L.(1) All future medical care and related benefits shall be paid by the office of risk management as are awarded in final judgments, settlements, or compromises in accordance with this Section.
(2) The office of risk management shall review all invoices received for future medical care and related benefits, prepare vouchers or warrants, and evaluate and settle claims relating to the payments of future medical care and related benefits. In submitting requests for payment, the claimant shall submit the original invoices.
(3) The parties may agree that any amount due for future medical care and related benefits be paid through a reversionary medical trust fund, or the purchase of an annuity contract by the office of risk management for and on behalf of the claimant.

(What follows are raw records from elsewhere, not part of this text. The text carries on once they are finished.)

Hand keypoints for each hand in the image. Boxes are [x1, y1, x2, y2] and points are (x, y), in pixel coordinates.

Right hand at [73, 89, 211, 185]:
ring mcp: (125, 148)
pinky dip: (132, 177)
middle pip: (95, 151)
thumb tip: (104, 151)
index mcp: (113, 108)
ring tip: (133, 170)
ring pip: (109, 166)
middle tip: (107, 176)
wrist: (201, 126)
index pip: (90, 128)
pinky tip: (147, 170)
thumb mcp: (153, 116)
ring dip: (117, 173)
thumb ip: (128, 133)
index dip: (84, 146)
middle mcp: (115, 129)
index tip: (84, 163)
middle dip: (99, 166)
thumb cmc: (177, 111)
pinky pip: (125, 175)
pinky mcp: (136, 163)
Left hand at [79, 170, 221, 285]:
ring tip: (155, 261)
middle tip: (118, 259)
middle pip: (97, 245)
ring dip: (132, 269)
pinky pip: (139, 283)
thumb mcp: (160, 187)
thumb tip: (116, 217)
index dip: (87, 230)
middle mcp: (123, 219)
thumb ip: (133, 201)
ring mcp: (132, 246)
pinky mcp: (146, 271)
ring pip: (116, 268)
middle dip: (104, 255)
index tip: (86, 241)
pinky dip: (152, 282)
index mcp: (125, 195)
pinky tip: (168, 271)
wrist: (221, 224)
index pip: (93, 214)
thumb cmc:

M. The state shall not be liable for any injuries arising from the medical malpractice of any officer, official, employee, representative, appointee, agent, agency, district, hospital, clinic, service, facility, institution, or any health care provider of a political subdivision.
N. Nothing in this Part shall be construed to make the state liable for any sums except those arising from medical malpractice. Notwithstanding any other law to the contrary, including but not limited to R.S. 13:5106, the provisions of this Part shall apply for medical malpractice actions against the state.
Amended by Acts 1990, No. 697, §1; Acts 1990, No. 944, §1, eff. July 25, 1990; HCR No. 77, 1990 R.S.; Acts 1991, No. 661, §1; Acts 1997, No. 1267, §1, eff. July 15, 1997; Acts 1999, No. 1309, §8, eff. Jan. 1, 2000; Acts 2001, No. 486, §4, eff. June 21, 2001; Acts 2001, No. 697, §1; Acts 2001, No. 861, §1; Acts 2008, No. 717, §1; Acts 2009, No. 14, §1; Acts 2010, No. 398, §1; Acts 2010, No. 568, §1; Acts 2010, No. 950, §1; Redesignated from R.S. 40:1299.39 by HCR 84 of 2015 R.S.; Acts 2015, No. 323, §1; Acts 2017, No. 369, §4; Acts 2018, No. 206, §4.